▶ [Work request] Your answer should be the lines below from the one holding "928 795 896 |" through the one holding "NEUROCIRUGÍA | CENTRO", copied exactly and with nothing else.

▶ [Information supplied]
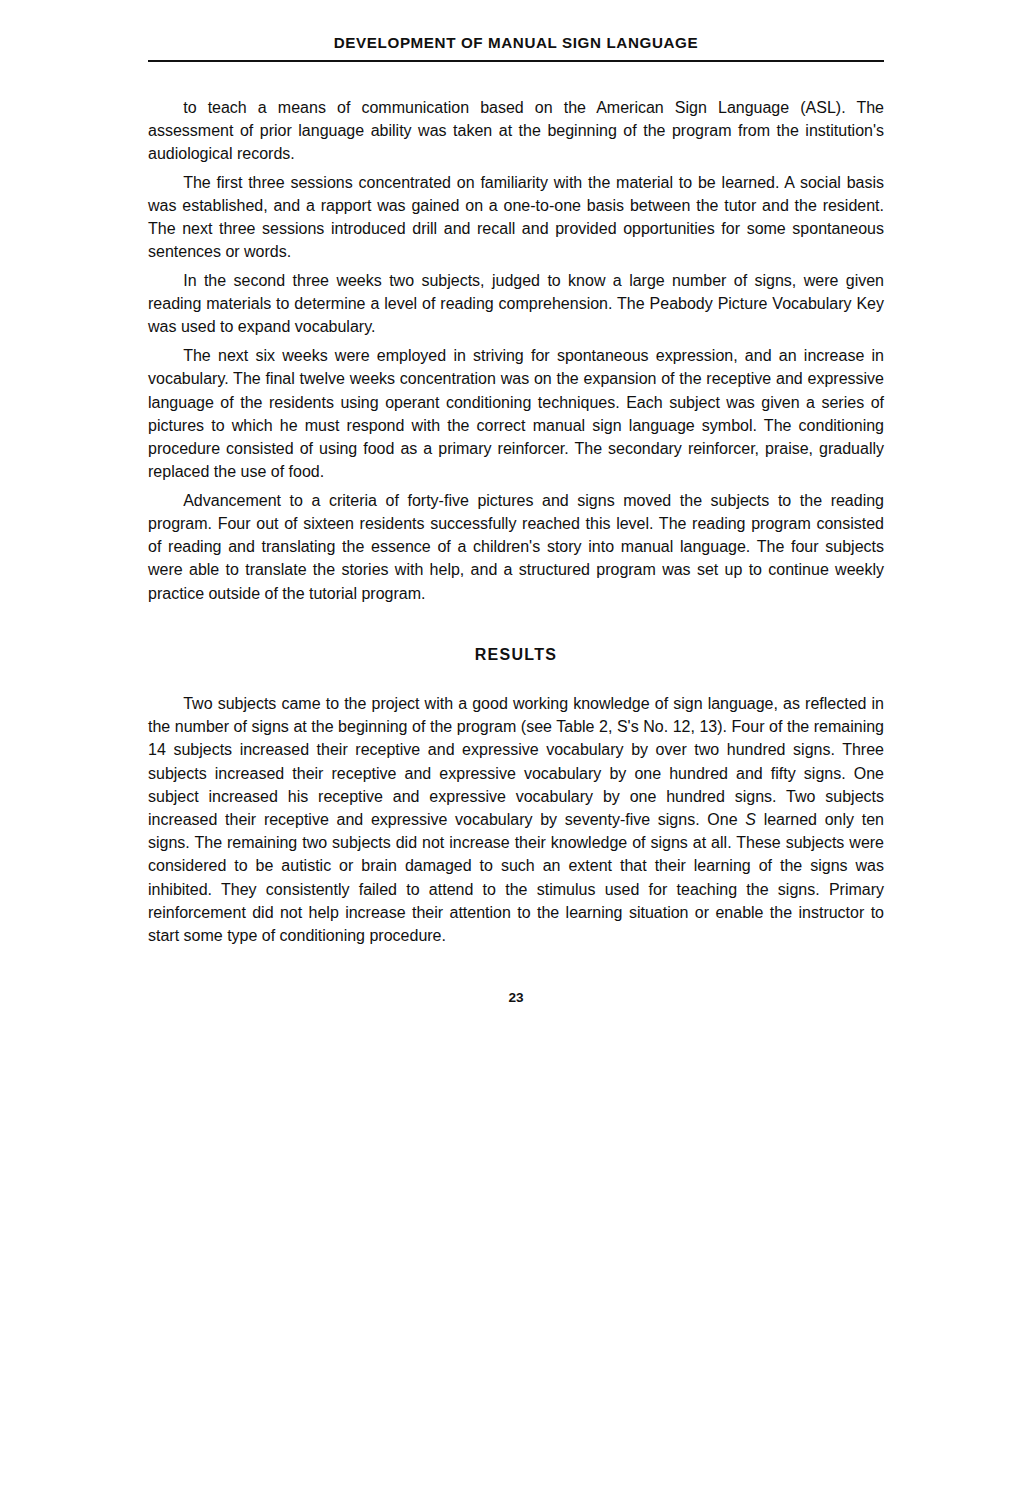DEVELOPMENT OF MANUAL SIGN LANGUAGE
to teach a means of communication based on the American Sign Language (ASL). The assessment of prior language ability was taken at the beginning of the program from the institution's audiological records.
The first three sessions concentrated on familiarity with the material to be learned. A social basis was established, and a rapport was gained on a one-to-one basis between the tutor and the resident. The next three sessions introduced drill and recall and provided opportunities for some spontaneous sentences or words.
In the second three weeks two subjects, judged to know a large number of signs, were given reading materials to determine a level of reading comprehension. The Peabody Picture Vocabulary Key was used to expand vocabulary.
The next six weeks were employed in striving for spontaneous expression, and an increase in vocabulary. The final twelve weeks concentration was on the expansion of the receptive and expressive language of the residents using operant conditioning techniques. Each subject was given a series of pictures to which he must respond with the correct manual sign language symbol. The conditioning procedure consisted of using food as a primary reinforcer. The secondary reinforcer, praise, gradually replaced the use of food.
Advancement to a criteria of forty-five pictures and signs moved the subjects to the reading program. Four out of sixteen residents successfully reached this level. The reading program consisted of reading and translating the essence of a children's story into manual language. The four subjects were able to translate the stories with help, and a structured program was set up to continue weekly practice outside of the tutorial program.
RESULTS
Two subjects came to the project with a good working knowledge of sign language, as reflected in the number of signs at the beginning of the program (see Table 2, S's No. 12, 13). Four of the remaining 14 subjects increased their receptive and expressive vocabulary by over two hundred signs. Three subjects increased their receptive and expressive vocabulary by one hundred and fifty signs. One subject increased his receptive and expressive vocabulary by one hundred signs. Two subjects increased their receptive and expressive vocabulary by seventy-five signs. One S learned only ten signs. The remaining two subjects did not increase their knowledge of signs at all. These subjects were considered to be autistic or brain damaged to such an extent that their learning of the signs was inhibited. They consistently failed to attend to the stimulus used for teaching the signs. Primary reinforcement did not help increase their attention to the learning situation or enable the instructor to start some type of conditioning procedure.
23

--

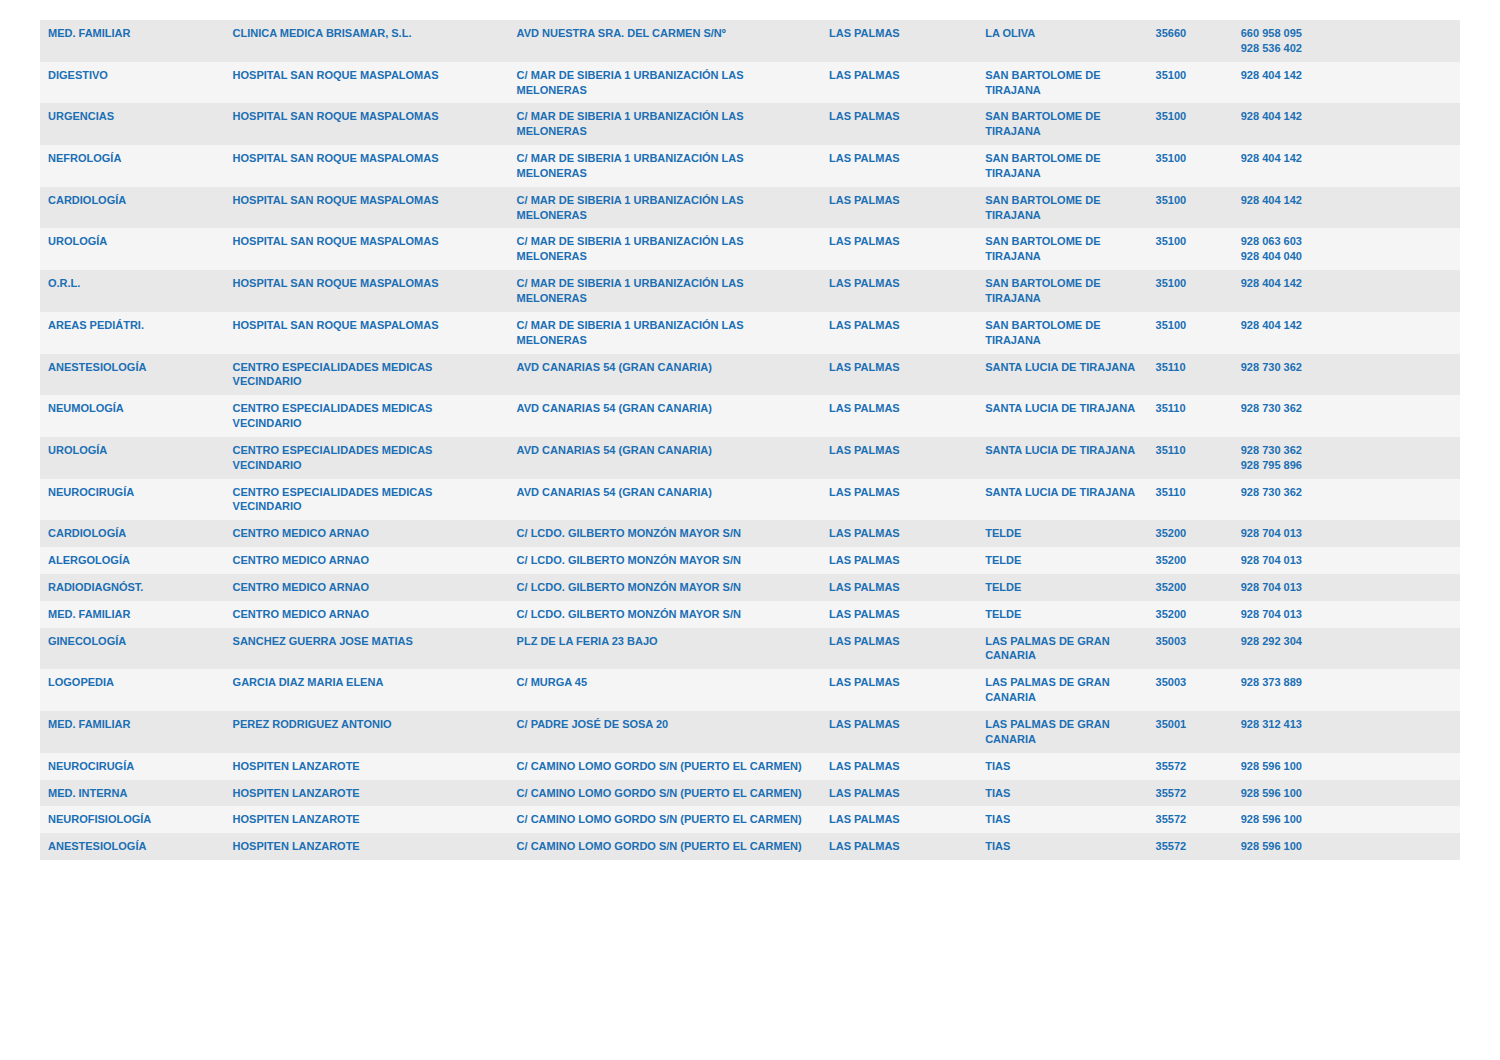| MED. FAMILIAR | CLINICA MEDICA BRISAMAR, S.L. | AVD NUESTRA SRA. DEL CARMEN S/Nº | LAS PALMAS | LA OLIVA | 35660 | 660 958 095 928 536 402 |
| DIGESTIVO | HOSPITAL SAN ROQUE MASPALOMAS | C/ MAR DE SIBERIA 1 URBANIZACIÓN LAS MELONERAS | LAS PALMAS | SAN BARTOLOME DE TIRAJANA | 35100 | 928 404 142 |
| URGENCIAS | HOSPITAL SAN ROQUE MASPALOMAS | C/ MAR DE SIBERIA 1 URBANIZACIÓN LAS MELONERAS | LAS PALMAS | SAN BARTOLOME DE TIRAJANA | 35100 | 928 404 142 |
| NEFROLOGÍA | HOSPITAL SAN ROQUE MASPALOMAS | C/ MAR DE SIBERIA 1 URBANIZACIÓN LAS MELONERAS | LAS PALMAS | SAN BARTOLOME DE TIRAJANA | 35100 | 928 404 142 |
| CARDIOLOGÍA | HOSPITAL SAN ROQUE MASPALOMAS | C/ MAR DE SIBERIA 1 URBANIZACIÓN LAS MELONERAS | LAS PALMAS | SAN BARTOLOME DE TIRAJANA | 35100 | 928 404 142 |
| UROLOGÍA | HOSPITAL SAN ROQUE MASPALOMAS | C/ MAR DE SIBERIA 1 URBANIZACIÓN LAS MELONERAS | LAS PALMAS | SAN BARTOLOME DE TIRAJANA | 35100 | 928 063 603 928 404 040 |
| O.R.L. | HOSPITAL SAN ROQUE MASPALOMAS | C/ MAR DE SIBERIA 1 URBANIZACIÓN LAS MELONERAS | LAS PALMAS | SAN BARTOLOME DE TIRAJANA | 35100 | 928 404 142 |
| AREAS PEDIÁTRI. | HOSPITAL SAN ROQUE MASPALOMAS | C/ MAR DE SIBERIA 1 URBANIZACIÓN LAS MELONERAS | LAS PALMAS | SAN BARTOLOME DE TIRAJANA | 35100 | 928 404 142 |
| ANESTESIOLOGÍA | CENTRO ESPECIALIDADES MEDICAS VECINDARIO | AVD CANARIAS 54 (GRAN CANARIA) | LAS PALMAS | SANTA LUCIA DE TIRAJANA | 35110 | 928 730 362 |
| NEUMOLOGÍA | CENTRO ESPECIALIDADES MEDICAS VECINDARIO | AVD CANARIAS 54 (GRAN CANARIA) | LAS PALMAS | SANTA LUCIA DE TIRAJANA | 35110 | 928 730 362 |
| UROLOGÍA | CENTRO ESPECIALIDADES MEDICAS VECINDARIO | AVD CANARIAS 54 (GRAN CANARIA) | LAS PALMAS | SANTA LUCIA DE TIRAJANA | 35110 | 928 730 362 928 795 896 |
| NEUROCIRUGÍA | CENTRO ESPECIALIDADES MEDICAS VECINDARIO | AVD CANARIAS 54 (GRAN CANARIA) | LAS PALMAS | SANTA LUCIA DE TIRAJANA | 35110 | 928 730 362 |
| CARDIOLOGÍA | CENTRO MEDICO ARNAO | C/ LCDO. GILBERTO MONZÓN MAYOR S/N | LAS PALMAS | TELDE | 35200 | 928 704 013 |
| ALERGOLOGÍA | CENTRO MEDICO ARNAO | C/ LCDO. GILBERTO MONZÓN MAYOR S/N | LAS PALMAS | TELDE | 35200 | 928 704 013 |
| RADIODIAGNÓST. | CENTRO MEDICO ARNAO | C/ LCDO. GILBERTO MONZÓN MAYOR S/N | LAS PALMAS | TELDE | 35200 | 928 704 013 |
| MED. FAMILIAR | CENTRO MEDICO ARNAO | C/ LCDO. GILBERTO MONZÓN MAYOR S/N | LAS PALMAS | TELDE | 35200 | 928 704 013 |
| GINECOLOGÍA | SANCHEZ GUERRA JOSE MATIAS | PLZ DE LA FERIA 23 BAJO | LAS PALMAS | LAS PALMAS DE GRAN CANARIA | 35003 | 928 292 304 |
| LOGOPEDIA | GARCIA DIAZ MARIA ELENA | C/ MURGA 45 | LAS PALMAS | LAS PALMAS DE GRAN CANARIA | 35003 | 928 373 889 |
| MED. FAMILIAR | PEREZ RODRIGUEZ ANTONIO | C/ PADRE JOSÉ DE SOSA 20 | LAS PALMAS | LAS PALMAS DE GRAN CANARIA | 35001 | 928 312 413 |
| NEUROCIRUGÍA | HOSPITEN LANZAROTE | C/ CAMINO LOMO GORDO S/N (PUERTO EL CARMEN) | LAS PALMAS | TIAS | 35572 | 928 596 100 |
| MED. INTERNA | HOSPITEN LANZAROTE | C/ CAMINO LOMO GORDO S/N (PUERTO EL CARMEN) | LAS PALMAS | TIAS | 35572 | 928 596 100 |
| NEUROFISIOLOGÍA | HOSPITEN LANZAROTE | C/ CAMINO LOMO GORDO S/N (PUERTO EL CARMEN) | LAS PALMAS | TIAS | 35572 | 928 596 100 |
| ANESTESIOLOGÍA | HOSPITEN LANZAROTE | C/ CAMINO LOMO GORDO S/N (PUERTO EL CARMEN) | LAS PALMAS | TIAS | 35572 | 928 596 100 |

...

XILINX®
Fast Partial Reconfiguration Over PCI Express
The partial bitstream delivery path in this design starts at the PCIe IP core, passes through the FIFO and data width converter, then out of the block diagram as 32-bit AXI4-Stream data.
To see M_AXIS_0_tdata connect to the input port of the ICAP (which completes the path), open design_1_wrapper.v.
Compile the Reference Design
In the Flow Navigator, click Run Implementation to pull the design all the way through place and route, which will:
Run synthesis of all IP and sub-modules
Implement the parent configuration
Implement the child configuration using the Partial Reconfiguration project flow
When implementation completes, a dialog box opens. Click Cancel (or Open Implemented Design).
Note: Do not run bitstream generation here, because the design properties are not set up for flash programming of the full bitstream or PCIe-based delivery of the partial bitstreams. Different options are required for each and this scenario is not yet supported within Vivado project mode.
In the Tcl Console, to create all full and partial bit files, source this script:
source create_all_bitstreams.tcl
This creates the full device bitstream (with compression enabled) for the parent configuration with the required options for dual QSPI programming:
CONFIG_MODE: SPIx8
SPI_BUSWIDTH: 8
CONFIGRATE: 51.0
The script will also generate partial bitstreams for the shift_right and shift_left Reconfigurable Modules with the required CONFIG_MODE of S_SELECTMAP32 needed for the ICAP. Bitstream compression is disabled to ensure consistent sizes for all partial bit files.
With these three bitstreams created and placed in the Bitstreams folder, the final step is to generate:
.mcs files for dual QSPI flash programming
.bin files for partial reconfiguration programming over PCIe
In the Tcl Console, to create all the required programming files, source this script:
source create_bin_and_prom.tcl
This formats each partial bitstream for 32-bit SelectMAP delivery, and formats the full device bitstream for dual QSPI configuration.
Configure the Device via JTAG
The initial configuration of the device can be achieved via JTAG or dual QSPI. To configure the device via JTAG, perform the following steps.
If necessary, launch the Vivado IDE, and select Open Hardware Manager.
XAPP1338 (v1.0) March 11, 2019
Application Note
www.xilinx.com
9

▶ [Your response]
| UROLOGÍA | CENTRO ESPECIALIDADES MEDICAS VECINDARIO | AVD CANARIAS 54 (GRAN CANARIA) | LAS PALMAS | SANTA LUCIA DE TIRAJANA | 35110 | 928 730 362 928 795 896 |
| NEUROCIRUGÍA | CENTRO ESPECIALIDADES MEDICAS VECINDARIO | AVD CANARIAS 54 (GRAN CANARIA) | LAS PALMAS | SANTA LUCIA DE TIRAJANA | 35110 | 928 730 362 |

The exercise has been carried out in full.